Admiring the Horses in Cavalia

Cavalia showcases a combination of horses, acrobatics and aerialists
Last night I had the chance to watch the opening show of Cavalia in Hong Kong. It's created by Normand Latourelle, who was one of the co-founders of Cirque du Soleil. And while the acrobatic and dance elements are there, the addition of horses makes things more interesting and dramatic.

The show is located by Pier 10 in Central, where there are several white tents put up there, and that's where the entrance is, not across from City Hall, where we thought there was a short cut, but we were wrong.

Nevertheless, once we made our way inside, we realized we snagged excellent seats and on top of that sat next to the Canadian delegation that included the former Premier of Quebec Jean Charest and the Canadian Consul General to Hong Kong! Charest played a big role in bringing Cavalia to Hong Kong, and also helped bring it to Singapore last year.

Beautiful choreography with aerialists and horses
He explained that even though he has seen the show over 10 times, each time it's different, with slight variations with the acts. But also with horses, it's hard to know how they will perform that evening, with some equines choosing not to cooperate.

While the show is based around the male horses -- 40 of them in total -- there are acrobats from Morocco and Ghana, as well as aerialists, a lasso artist and a singer to keep the audience entertained.

Everyone was thrilled to see the horses running bareback around the "stage" -- they looked wild, but were tame, for the most part following the trainer's orders. We were later told that they would only listen to their trainer who may have taught them in either French or English.

Parts of the show involved only humans and some incorporated both. We loved the two aerialists who danced in the air while below two men rode bareback on two white horses in a circle going around and around. The moves were not intricate, but were beautifully presented.

Then there was lots of energy from the acrobats, who used a lot of speed, strength and agility to do numerous backflips and balances with several people together. They also had no problems warming up the crowd, getting people to clap in time with the music and encourage them as they did their stunts.

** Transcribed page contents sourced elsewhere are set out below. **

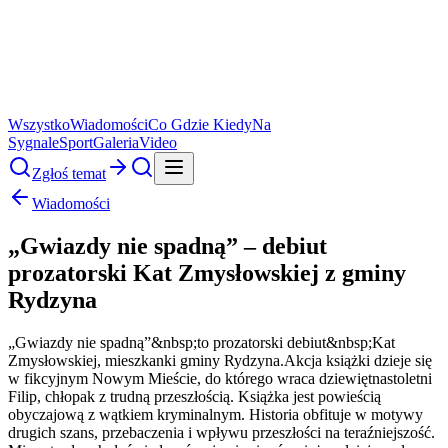
Wszystko
Wiadomości
Co Gdzie Kiedy
Na
Sygnale
Sport
Galeria
Video
Zgłoś temat
Wiadomości
„Gwiazdy nie spadną” – debiut
prozatorski Kat Zmysłowskiej z gminy
Rydzyna
„Gwiazdy nie spadną”&nbsp;to prozatorski debiut&nbsp;Kat
Zmysłowskiej, mieszkanki gminy Rydzyna.Akcja książki dzieje się
w fikcyjnym Nowym Mieście, do którego wraca dziewiętnastoletni
Filip, chłopak z trudną przeszłością. Książka jest powieścią
obyczajową z wątkiem kryminalnym. Historia obfituje w motywy
drugich szans, przebaczenia i wpływu przeszłości na teraźniejszość.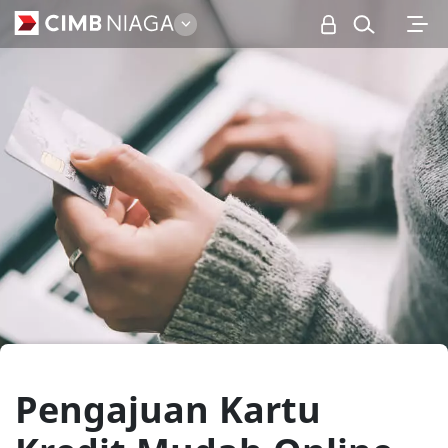
Personal
Pengajuan Kartu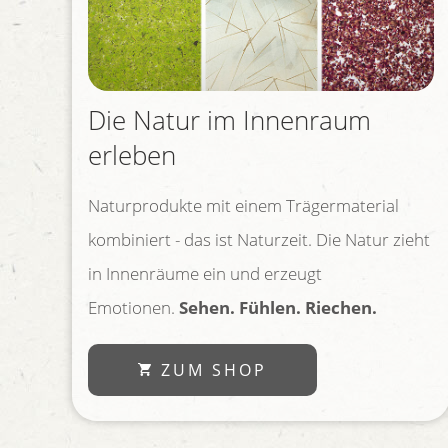
Die Natur im Innenraum
erleben
Naturprodukte mit einem Trägermaterial
kombiniert - das ist Naturzeit. Die Natur zieht
in Innenräume ein und erzeugt
Emotionen.
Sehen. Fühlen. Riechen.
ZUM SHOP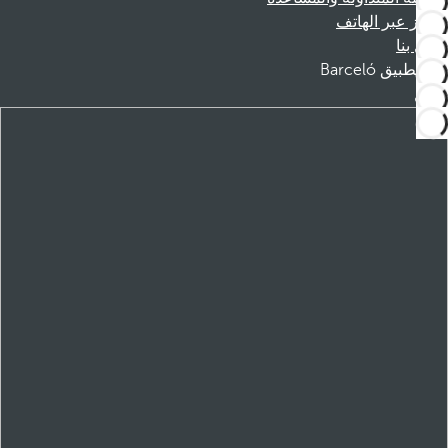
الحجز عبر الهاتف
اتصل بنا
تطبيق Barceló
تنزيل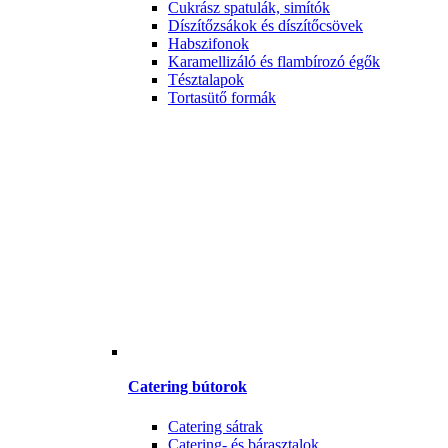
Cukrász spatulák, simítók
Díszítőzsákok és díszítőcsövek
Habszifonok
Karamellizáló és flambírozó égők
Tésztalapok
Tortasütő formák
Catering bútorok
Catering sátrak
Catering- és bárasztalok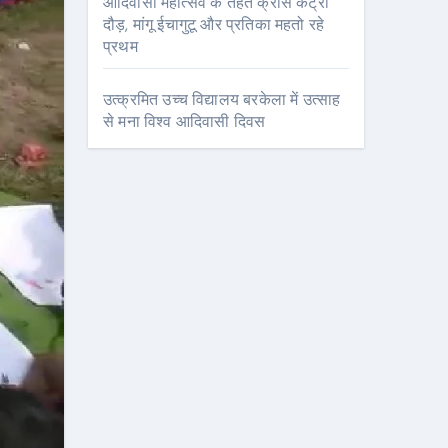
आदिवासी महोत्सव के तहत क्रॉस कंट्री
दौड़, मांगू ईचागुटू और प्रतिका महतो रहे
प्रथम
उत्क्रमित उच्च विद्यालय बरकेला में उत्साह
से मना विश्व आदिवासी दिवस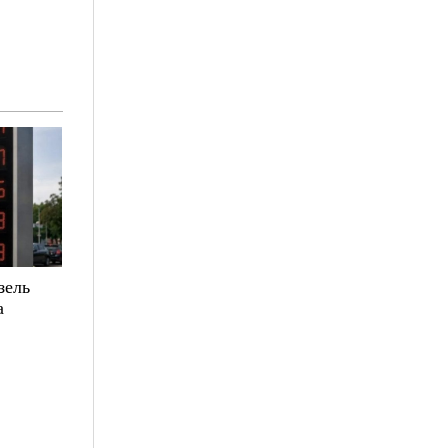
зель
а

There was a poignant scene of a guy walking on a large ball, and then a black horse with a very long mane meets him. The horse sees he's eating an apple and wants some too. The interaction between them was very cute and emphasized the loving relationship between horse and man, a theme echoed through the show.

Horses spring straight ahead with rider in various poses
One daring stunt were two men and a woman, each having one foot on one horse -- in effect riding on two horses standing up at a relatively fast clip. Towards the end, the woman tried to handle two more horses running in front and jump over a bar, but twice the horses refused to keep going and she wasn't able to finish it.

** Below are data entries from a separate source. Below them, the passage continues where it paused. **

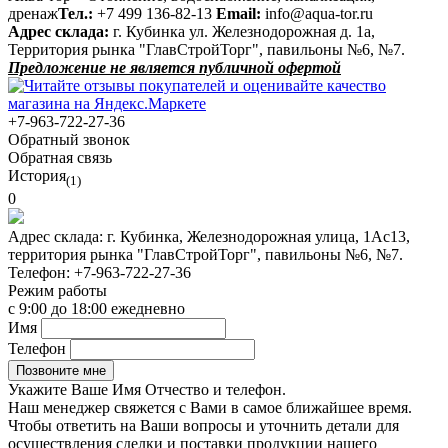
дренаж
Тел.:
+7 499 136-82-13
Email:
info@aqua-tor.ru
Адрес склада:
г. Кубинка ул. Железнодорожная д. 1а,
Территория рынка "ГлавСтройТорг", павильоны №6, №7.
Предложение не является публичной офертой
+7-963-722-27-36
Обратный звонок
Обратная связь
История
(1)
0
Адрес склада:
г. Кубинка, Железнодорожная улица, 1Ас13,
территория рынка "ГлавСтройТорг", павильоны №6, №7.
Телефон:
+7-963-722-27-36
Режим работы
с 9:00 до 18:00 ежедневно
Имя
Телефон
Укажите Ваше Имя Отчество и телефон.
Наш менеджер свяжется с Вами в самое ближайшее время.
Чтобы ответить на Ваши вопросы и уточнить детали для
осуществления сделки и поставки продукции нашего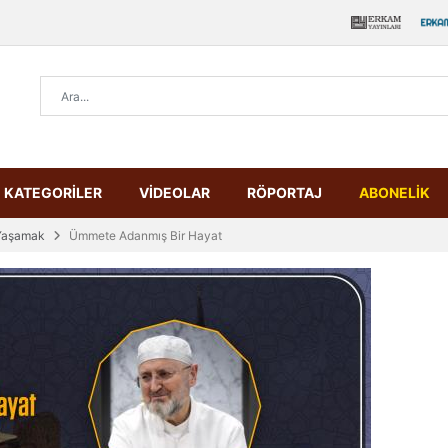
KATEGORİLER
VİDEOLAR
RÖPORTAJ
ABONELİK
Yaşamak
Ümmete Adanmış Bir Hayat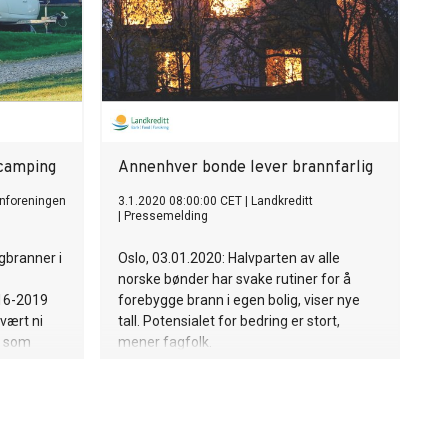
 camping
Annenhver bonde lever brannfarlig
nforeningen
3.1.2020 08:00:00 CET
|
Landkreditt
|
Pressemelding
gbranner i
Oslo, 03.01.2020: Halvparten av alle
norske bønder har svake rutiner for å
016-2019
forebygge brann i egen bolig, viser nye
 vært ni
tall. Potensialet for bedring er stort,
e som
mener fagfolk.
r det
 betyr
er på
nulykker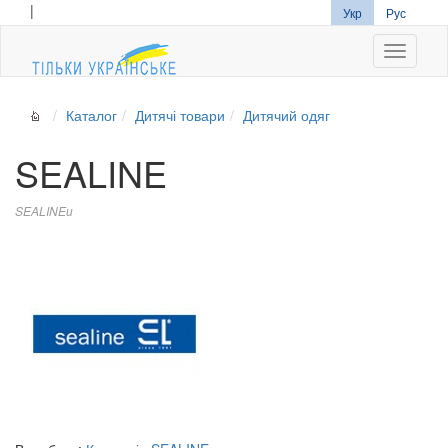
|
Укр
Рус
Navigati
Каталог
Дитячі товари
Дитячий одяг
SEALINE
SEALINEи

Later on, some horses ran around according to their trainer's instructions, but a dappled gray one seemed to want to bully another horse, trying to bite the other's bottom. It was amusing for us, and the trainer took it in stride -- which they have to.

It also explains why there is a group of musicians above playing music, so that it can easily be adjusted in case an act finishes prematurely, or they need extra time to set the stunt up again.

This was the case when a man was standing on a horse as it ran around the ring and he attempted to do a flip, but both times he didn't land properly and fell off. As a result, there's a lot of tension for the audience, but that's what make Cavalia exciting too.

After the show some of us waited behind so that the horses could be showered and we could visit them in the stables. We were given antibacterial solution to clean our hands before entering. Many of the horses were busy eating hay and had their backsides to us! But a few were willing to poke their heads up to see who was around.

Unfortunately we were not allowed to pet them on the nose, and their stalls were designed so that they couldn't even poke their heads out, probably for safety reasons. Nevertheless, it was wonderful to be able to see these magnificent creatures up close.